**Records for processing:**
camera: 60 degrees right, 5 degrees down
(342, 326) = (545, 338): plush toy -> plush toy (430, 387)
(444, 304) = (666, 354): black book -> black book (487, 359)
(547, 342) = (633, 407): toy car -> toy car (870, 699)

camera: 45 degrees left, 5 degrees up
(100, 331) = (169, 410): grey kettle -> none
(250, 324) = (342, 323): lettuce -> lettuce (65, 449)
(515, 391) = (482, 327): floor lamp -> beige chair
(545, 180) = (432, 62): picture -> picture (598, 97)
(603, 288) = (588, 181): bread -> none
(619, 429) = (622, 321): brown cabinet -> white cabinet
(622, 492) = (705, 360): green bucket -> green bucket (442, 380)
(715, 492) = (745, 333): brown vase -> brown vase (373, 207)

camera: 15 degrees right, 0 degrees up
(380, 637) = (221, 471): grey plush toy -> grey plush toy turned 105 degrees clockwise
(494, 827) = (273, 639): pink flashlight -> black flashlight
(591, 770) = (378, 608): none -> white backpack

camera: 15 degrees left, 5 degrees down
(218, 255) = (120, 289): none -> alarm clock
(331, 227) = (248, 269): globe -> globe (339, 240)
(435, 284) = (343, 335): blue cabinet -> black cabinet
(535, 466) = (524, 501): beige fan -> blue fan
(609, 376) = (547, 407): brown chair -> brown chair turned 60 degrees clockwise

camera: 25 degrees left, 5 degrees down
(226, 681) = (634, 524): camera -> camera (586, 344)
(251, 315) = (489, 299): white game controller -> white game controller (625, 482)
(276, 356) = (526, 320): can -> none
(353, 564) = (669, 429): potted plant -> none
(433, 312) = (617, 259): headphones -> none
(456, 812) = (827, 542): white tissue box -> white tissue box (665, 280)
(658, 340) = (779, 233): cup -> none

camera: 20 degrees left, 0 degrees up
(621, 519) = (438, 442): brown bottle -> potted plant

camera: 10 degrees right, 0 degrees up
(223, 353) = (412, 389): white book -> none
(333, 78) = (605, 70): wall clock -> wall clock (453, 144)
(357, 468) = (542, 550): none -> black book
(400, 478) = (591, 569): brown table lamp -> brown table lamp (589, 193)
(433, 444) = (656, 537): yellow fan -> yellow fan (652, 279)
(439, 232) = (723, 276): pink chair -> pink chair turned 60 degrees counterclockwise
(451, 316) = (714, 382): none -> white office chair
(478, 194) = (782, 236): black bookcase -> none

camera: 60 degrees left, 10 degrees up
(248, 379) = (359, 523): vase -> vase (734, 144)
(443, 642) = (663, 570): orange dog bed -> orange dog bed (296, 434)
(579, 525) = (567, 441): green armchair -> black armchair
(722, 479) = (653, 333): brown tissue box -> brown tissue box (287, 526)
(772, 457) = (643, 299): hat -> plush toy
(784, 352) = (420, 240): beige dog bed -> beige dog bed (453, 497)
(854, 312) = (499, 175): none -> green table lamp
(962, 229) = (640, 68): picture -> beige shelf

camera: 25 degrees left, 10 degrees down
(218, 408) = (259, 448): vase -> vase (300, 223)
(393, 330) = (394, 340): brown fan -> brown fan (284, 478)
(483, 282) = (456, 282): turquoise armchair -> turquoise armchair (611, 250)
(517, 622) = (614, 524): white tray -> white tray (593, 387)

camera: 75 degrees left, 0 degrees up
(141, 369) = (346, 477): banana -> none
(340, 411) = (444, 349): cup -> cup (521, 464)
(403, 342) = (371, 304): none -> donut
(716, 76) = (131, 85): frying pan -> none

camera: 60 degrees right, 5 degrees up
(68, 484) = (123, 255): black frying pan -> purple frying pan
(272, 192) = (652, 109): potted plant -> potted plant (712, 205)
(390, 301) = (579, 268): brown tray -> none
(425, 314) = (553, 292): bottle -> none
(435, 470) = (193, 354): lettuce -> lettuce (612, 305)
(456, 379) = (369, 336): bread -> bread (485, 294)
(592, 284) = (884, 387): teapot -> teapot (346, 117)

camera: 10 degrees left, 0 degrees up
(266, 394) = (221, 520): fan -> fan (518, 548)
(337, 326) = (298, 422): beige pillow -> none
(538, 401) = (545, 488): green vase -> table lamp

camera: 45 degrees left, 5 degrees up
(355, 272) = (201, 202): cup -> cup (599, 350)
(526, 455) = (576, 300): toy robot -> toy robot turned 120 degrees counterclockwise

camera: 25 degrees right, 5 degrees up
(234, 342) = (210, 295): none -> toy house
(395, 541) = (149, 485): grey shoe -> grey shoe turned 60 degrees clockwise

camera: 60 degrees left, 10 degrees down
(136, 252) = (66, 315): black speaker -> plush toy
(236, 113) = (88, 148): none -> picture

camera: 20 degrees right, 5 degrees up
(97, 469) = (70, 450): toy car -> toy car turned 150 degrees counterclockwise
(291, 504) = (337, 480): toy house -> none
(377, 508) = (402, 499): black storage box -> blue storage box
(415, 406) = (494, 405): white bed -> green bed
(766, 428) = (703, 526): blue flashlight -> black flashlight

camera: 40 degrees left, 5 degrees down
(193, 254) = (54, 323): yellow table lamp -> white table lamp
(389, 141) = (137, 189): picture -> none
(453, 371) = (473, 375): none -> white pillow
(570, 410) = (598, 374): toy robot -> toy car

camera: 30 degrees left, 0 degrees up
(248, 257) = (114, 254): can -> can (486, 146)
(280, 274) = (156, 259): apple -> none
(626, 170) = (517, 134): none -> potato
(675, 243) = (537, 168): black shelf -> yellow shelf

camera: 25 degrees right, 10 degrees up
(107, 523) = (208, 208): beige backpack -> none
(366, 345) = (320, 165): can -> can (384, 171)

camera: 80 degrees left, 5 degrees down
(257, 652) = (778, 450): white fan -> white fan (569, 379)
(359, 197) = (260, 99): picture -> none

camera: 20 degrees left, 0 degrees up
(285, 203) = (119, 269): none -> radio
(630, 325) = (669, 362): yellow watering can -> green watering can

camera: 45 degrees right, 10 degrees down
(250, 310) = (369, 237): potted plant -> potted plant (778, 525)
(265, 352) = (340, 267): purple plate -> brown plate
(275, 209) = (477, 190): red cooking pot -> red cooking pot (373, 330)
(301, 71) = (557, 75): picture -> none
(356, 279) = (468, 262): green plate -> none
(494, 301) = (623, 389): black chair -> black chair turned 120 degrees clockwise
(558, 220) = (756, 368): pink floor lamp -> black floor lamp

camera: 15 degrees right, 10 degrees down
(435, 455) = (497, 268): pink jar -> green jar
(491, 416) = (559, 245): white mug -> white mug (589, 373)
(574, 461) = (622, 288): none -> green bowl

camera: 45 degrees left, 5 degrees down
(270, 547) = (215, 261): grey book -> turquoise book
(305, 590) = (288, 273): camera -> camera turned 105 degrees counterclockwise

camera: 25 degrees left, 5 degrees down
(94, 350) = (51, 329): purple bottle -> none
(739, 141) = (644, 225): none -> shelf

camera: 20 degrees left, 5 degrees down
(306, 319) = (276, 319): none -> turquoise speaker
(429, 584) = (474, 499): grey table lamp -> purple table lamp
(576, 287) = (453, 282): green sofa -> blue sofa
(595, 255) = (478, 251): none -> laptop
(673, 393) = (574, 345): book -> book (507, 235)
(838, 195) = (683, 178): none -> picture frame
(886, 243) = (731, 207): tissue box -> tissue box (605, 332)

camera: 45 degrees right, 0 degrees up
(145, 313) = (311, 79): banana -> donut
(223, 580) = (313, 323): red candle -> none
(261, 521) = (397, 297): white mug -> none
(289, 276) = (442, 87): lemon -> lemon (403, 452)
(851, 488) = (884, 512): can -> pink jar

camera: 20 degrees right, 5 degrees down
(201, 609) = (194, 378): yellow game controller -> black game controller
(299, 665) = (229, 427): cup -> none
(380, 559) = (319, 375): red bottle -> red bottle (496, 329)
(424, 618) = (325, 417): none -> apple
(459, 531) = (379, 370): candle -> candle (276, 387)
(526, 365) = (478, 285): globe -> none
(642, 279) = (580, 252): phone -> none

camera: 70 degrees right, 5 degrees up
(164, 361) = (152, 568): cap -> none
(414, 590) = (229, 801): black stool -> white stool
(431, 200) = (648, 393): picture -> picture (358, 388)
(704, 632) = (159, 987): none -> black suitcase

**What is needed:**
From the listing above, return the lines starting at the one with "(248, 379) = (359, 523): vase" and ending at the one with "(772, 457) = (643, 299): hat -> plush toy", both kept, exactly as they appear and nothing more.

**Task solution:**
(248, 379) = (359, 523): vase -> vase (734, 144)
(443, 642) = (663, 570): orange dog bed -> orange dog bed (296, 434)
(579, 525) = (567, 441): green armchair -> black armchair
(722, 479) = (653, 333): brown tissue box -> brown tissue box (287, 526)
(772, 457) = (643, 299): hat -> plush toy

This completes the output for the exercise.